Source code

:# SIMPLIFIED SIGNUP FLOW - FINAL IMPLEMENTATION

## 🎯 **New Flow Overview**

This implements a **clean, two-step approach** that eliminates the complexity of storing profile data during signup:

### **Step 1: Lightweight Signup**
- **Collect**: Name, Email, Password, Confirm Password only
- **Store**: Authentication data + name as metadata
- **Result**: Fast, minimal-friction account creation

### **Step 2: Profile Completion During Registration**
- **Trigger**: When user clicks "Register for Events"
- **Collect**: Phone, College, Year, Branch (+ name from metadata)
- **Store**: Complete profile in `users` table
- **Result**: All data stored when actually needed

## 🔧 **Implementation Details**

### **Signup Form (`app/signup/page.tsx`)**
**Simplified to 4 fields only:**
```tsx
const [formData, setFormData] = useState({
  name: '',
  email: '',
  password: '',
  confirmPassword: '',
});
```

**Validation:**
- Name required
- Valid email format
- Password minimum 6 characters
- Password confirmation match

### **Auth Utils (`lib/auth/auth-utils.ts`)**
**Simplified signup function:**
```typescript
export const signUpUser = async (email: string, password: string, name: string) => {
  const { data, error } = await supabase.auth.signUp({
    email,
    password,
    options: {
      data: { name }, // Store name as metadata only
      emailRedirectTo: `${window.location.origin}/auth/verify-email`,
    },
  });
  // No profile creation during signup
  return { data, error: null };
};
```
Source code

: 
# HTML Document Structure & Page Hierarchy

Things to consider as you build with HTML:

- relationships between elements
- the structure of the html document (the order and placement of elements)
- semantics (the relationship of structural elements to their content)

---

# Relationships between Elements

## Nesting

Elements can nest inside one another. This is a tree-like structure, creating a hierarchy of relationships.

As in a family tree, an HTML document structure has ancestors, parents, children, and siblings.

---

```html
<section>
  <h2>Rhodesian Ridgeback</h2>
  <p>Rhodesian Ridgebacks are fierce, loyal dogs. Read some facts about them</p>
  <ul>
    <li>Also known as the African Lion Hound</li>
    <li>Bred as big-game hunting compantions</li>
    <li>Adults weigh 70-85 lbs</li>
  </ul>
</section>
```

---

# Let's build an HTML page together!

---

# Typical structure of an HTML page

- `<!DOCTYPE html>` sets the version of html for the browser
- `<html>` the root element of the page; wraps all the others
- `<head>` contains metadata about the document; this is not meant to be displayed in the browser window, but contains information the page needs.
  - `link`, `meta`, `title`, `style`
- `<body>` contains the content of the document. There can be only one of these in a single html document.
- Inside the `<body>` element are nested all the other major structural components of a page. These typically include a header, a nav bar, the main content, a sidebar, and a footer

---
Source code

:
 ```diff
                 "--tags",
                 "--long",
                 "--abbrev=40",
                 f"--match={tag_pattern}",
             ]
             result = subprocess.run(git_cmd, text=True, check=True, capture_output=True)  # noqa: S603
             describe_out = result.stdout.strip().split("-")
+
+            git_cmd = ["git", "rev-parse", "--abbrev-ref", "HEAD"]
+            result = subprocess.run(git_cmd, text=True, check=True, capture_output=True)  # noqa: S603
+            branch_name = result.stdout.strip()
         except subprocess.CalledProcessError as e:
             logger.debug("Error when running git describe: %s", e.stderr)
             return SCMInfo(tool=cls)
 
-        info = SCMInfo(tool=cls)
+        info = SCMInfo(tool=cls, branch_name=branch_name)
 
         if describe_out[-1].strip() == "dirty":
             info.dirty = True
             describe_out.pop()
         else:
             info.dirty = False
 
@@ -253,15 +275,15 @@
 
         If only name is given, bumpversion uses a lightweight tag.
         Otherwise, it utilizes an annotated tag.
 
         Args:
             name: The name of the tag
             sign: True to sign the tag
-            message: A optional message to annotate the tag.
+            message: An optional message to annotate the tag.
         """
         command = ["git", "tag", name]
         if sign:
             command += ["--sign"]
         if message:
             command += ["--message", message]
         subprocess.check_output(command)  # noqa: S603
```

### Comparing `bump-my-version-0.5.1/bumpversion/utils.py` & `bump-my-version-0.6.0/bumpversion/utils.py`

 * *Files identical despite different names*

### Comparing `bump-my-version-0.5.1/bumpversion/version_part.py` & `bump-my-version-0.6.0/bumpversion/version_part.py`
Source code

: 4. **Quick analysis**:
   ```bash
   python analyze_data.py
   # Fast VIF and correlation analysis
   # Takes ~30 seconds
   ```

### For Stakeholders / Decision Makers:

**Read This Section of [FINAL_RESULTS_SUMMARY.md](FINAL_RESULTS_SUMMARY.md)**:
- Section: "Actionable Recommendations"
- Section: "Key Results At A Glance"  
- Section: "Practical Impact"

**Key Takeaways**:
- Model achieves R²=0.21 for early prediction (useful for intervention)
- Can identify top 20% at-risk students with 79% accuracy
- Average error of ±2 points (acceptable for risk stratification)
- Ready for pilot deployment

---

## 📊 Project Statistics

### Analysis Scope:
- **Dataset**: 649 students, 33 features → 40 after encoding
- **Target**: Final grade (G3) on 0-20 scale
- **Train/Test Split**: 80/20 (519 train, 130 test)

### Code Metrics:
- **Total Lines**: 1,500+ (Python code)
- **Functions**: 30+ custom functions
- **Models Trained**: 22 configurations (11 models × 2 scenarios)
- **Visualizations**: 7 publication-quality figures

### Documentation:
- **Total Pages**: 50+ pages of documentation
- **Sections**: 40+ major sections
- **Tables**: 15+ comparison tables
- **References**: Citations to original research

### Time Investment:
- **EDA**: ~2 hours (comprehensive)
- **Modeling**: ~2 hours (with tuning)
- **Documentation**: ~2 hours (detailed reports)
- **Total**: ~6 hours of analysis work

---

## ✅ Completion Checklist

## YOUR ASSIGNMENT:
Reproduce all of the entries verbatim.

## SOLVED PROBLEM:
Source code

:# SIMPLIFIED SIGNUP FLOW - FINAL IMPLEMENTATION

## 🎯 **New Flow Overview**

This implements a **clean, two-step approach** that eliminates the complexity of storing profile data during signup:

### **Step 1: Lightweight Signup**
- **Collect**: Name, Email, Password, Confirm Password only
- **Store**: Authentication data + name as metadata
- **Result**: Fast, minimal-friction account creation

### **Step 2: Profile Completion During Registration**
- **Trigger**: When user clicks "Register for Events"
- **Collect**: Phone, College, Year, Branch (+ name from metadata)
- **Store**: Complete profile in `users` table
- **Result**: All data stored when actually needed

## 🔧 **Implementation Details**

### **Signup Form (`app/signup/page.tsx`)**
**Simplified to 4 fields only:**
```tsx
const [formData, setFormData] = useState({
  name: '',
  email: '',
  password: '',
  confirmPassword: '',
});
```

**Validation:**
- Name required
- Valid email format
- Password minimum 6 characters
- Password confirmation match

### **Auth Utils (`lib/auth/auth-utils.ts`)**
**Simplified signup function:**
```typescript
export const signUpUser = async (email: string, password: string, name: string) => {
  const { data, error } = await supabase.auth.signUp({
    email,
    password,
    options: {
      data: { name }, // Store name as metadata only
      emailRedirectTo: `${window.location.origin}/auth/verify-email`,
    },
  });
  // No profile creation during signup
  return { data, error: null };
};
```
Source code

: 
# HTML Document Structure & Page Hierarchy

Things to consider as you build with HTML:

- relationships between elements
- the structure of the html document (the order and placement of elements)
- semantics (the relationship of structural elements to their content)

---

# Relationships between Elements

## Nesting

Elements can nest inside one another. This is a tree-like structure, creating a hierarchy of relationships.

As in a family tree, an HTML document structure has ancestors, parents, children, and siblings.

---

```html
<section>
  <h2>Rhodesian Ridgeback</h2>
  <p>Rhodesian Ridgebacks are fierce, loyal dogs. Read some facts about them</p>
  <ul>
    <li>Also known as the African Lion Hound</li>
    <li>Bred as big-game hunting compantions</li>
    <li>Adults weigh 70-85 lbs</li>
  </ul>
</section>
```

---

# Let's build an HTML page together!

---

# Typical structure of an HTML page

- `<!DOCTYPE html>` sets the version of html for the browser
- `<html>` the root element of the page; wraps all the others
- `<head>` contains metadata about the document; this is not meant to be displayed in the browser window, but contains information the page needs.
  - `link`, `meta`, `title`, `style`
- `<body>` contains the content of the document. There can be only one of these in a single html document.
- Inside the `<body>` element are nested all the other major structural components of a page. These typically include a header, a nav bar, the main content, a sidebar, and a footer

---
Source code

:
 ```diff
                 "--tags",
                 "--long",
                 "--abbrev=40",
                 f"--match={tag_pattern}",
             ]
             result = subprocess.run(git_cmd, text=True, check=True, capture_output=True)  # noqa: S603
             describe_out = result.stdout.strip().split("-")
+
+            git_cmd = ["git", "rev-parse", "--abbrev-ref", "HEAD"]
+            result = subprocess.run(git_cmd, text=True, check=True, capture_output=True)  # noqa: S603
+            branch_name = result.stdout.strip()
         except subprocess.CalledProcessError as e:
             logger.debug("Error when running git describe: %s", e.stderr)
             return SCMInfo(tool=cls)
 
-        info = SCMInfo(tool=cls)
+        info = SCMInfo(tool=cls, branch_name=branch_name)
 
         if describe_out[-1].strip() == "dirty":
             info.dirty = True
             describe_out.pop()
         else:
             info.dirty = False
 
@@ -253,15 +275,15 @@
 
         If only name is given, bumpversion uses a lightweight tag.
         Otherwise, it utilizes an annotated tag.
 
         Args:
             name: The name of the tag
             sign: True to sign the tag
-            message: A optional message to annotate the tag.
+            message: An optional message to annotate the tag.
         """
         command = ["git", "tag", name]
         if sign:
             command += ["--sign"]
         if message:
             command += ["--message", message]
         subprocess.check_output(command)  # noqa: S603
```

### Comparing `bump-my-version-0.5.1/bumpversion/utils.py` & `bump-my-version-0.6.0/bumpversion/utils.py`

 * *Files identical despite different names*

### Comparing `bump-my-version-0.5.1/bumpversion/version_part.py` & `bump-my-version-0.6.0/bumpversion/version_part.py`
Source code

: 4. **Quick analysis**:
   ```bash
   python analyze_data.py
   # Fast VIF and correlation analysis
   # Takes ~30 seconds
   ```

### For Stakeholders / Decision Makers:

**Read This Section of [FINAL_RESULTS_SUMMARY.md](FINAL_RESULTS_SUMMARY.md)**:
- Section: "Actionable Recommendations"
- Section: "Key Results At A Glance"  
- Section: "Practical Impact"

**Key Takeaways**:
- Model achieves R²=0.21 for early prediction (useful for intervention)
- Can identify top 20% at-risk students with 79% accuracy
- Average error of ±2 points (acceptable for risk stratification)
- Ready for pilot deployment

---

## 📊 Project Statistics

### Analysis Scope:
- **Dataset**: 649 students, 33 features → 40 after encoding
- **Target**: Final grade (G3) on 0-20 scale
- **Train/Test Split**: 80/20 (519 train, 130 test)

### Code Metrics:
- **Total Lines**: 1,500+ (Python code)
- **Functions**: 30+ custom functions
- **Models Trained**: 22 configurations (11 models × 2 scenarios)
- **Visualizations**: 7 publication-quality figures

### Documentation:
- **Total Pages**: 50+ pages of documentation
- **Sections**: 40+ major sections
- **Tables**: 15+ comparison tables
- **References**: Citations to original research

### Time Investment:
- **EDA**: ~2 hours (comprehensive)
- **Modeling**: ~2 hours (with tuning)
- **Documentation**: ~2 hours (detailed reports)
- **Total**: ~6 hours of analysis work

---

## ✅ Completion Checklist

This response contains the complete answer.